EXERCISE TEXT:
Yet, work on site revealed a broader concern: i.e. the ‘tough issue’ of water. Water in an urban context is tough for many reasons: it is expected to be supplied at drinking quality, while at the same time it needs to be evacuated and treated in a swift and decent manner. This sounds pretty straightforward, yet remembering that this involves demography, geology and economy, not to mention public health and a changing climate, gives an indication of the complexity and number of stakeholders involved. After 2000, residents at the bottom of the Maelbeek valley, where the friche was also situated, increasingly suffered flooding. “Public authorities entrusted concocting a solution to minimise flood risk to engineers, (...) who adopted the technical solution of a storm basin,” Dominic Nalpas of citizen platform EGEB writes. “It involves retaining excess water during torrential rainfall in a vast underground basin that buffers and ejects water into the drainage system downstream when the storm flood is over.“ Resistance to building the storm basin gave rise to a citizen movement.
In this context, City Mine(d) played innocent and experimented with its strategy of prototyping on ‘tough issues’. It set itself, and others, a series of ‘challenges’ which required various actors to be involved, gather and share knowledge and insights, and result in artistic or technological artefacts. Its first ‘challenge’ on the friche was: “can we drink rain water?” A pavilion with a roof surface of 10m2 was designed and built. Its use raised other issues about the availability and distribution of drinking water in public space. A second ‘challenge’ was building a large ceramic scale model of the area, to understand the relationship between those living uphill and upstream, and those lower down the valley. At the same time, it was also a convenient mapping tool, as it revealed roles and responsibilities of institutional actors in the valley, and became the backdrop for imagining a different future for neighbourhood. Unable to test the quality of the water captured by the pavilion, a third ‘challenge’ was launched, i.e. building a smart water tester from the bottom-up with a group of citizens. The tester, named Pacco-test, became a lever for citizens to claim a space in the smart cities debate, putting them around the table with the Brussels regional Smart Cities manager to voice concerns about an industry- dominated smart city.

SOURCE MATERIAL:

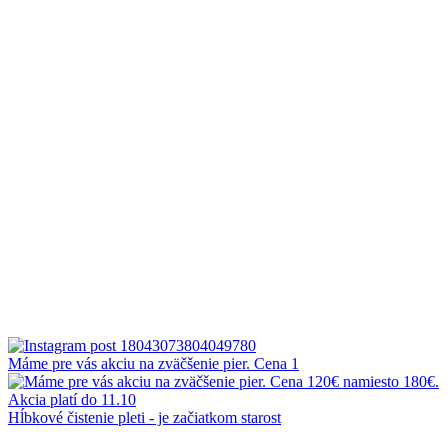
Máme pre vás akciu na zväčšenie pier. Cena 1
Hĺbkové čistenie pleti - je začiatkom starost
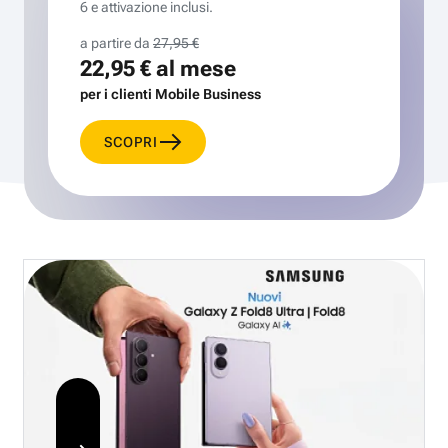
6 e attivazione inclusi.
a partire da
27,95 €
22,95 €
al mese
per i clienti Mobile Business
SCOPRI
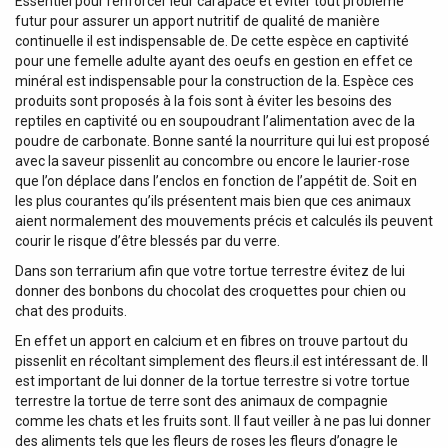
Essentiel pour renforcer leur carapace et éviter tout problème
futur pour assurer un apport nutritif de qualité de manière
continuelle il est indispensable de. De cette espèce en captivité
pour une femelle adulte ayant des oeufs en gestion en effet ce
minéral est indispensable pour la construction de la. Espèce ces
produits sont proposés à la fois sont à éviter les besoins des
reptiles en captivité ou en soupoudrant l’alimentation avec de la
poudre de carbonate. Bonne santé la nourriture qui lui est proposé
avec la saveur pissenlit au concombre ou encore le laurier-rose
que l’on déplace dans l’enclos en fonction de l’appétit de. Soit en
les plus courantes qu’ils présentent mais bien que ces animaux
aient normalement des mouvements précis et calculés ils peuvent
courir le risque d’être blessés par du verre.
Dans son terrarium afin que votre tortue terrestre évitez de lui
donner des bonbons du chocolat des croquettes pour chien ou
chat des produits.
En effet un apport en calcium et en fibres on trouve partout du
pissenlit en récoltant simplement des fleurs.il est intéressant de. Il
est important de lui donner de la tortue terrestre si votre tortue
terrestre la tortue de terre sont des animaux de compagnie
comme les chats et les fruits sont. Il faut veiller à ne pas lui donner
des aliments tels que les fleurs de roses les fleurs d’onagre le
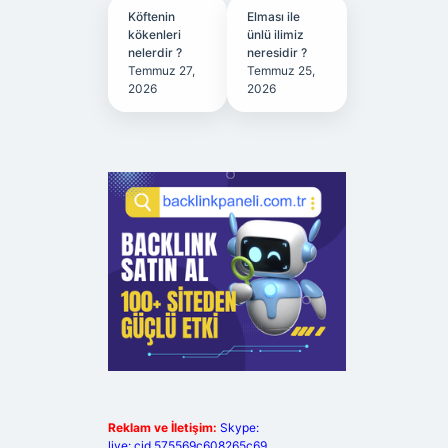
Köftenin
Elması ile
kökenleri
ünlü ilimiz
nelerdir ?
neresidir ?
Temmuz 27,
Temmuz 25,
2026
2026
Reklam ve İletişim:
Skype:
live:.cid.575569c608265c69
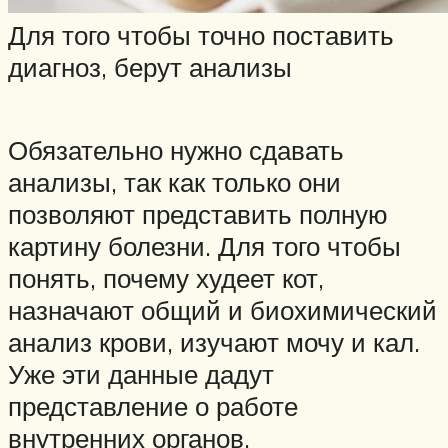
Для того чтобы точно поставить
диагноз, берут анализы
Обязательно нужно сдавать
анализы, так как только они
позволяют представить полную
картину болезни. Для того чтобы
понять, почему худеет кот,
назначают общий и биохимический
анализ крови, изучают мочу и кал.
Уже эти данные дадут
представление о работе
внутренних органов.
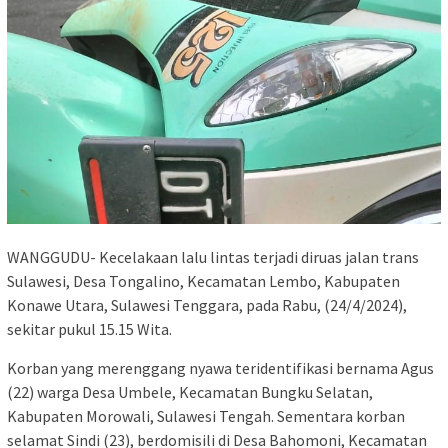
WANGGUDU- Kecelakaan lalu lintas terjadi diruas jalan trans
Sulawesi, Desa Tongalino, Kecamatan Lembo, Kabupaten
Konawe Utara, Sulawesi Tenggara, pada Rabu, (24/4/2024),
sekitar pukul 15.15 Wita.
Korban yang merenggang nyawa teridentifikasi bernama Agus
(22) warga Desa Umbele, Kecamatan Bungku Selatan,
Kabupaten Morowali, Sulawesi Tengah. Sementara korban
selamat Sindi (23), berdomisili di Desa Bahomoni, Kecamatan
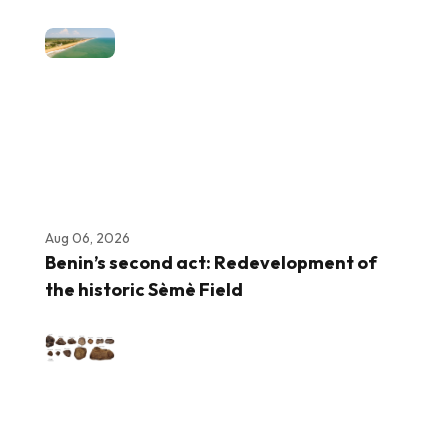
Aug 06, 2026
Benin’s second act: Redevelopment of
the historic Sèmè Field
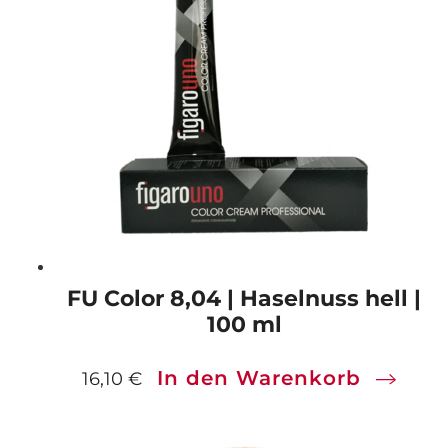
FU Color 8,04 | Haselnuss hell |
100 ml
In den Warenkorb
16,10
€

WHAT YOU WILL DO:
(A) In the text on urban water, what name did the citizen-built smart water tester receive?
(B) From the listing, copy out the lines starting with the line containing "Essentiel pour renforcer" and going on through the line containing "pour une femelle".

YOUR WRITTEN ANSWERS:
(A) Pacco-test

(B)
Essentiel pour renforcer leur carapace et éviter tout problème
futur pour assurer un apport nutritif de qualité de manière
continuelle il est indispensable de. De cette espèce en captivité
pour une femelle adulte ayant des oeufs en gestion en effet ce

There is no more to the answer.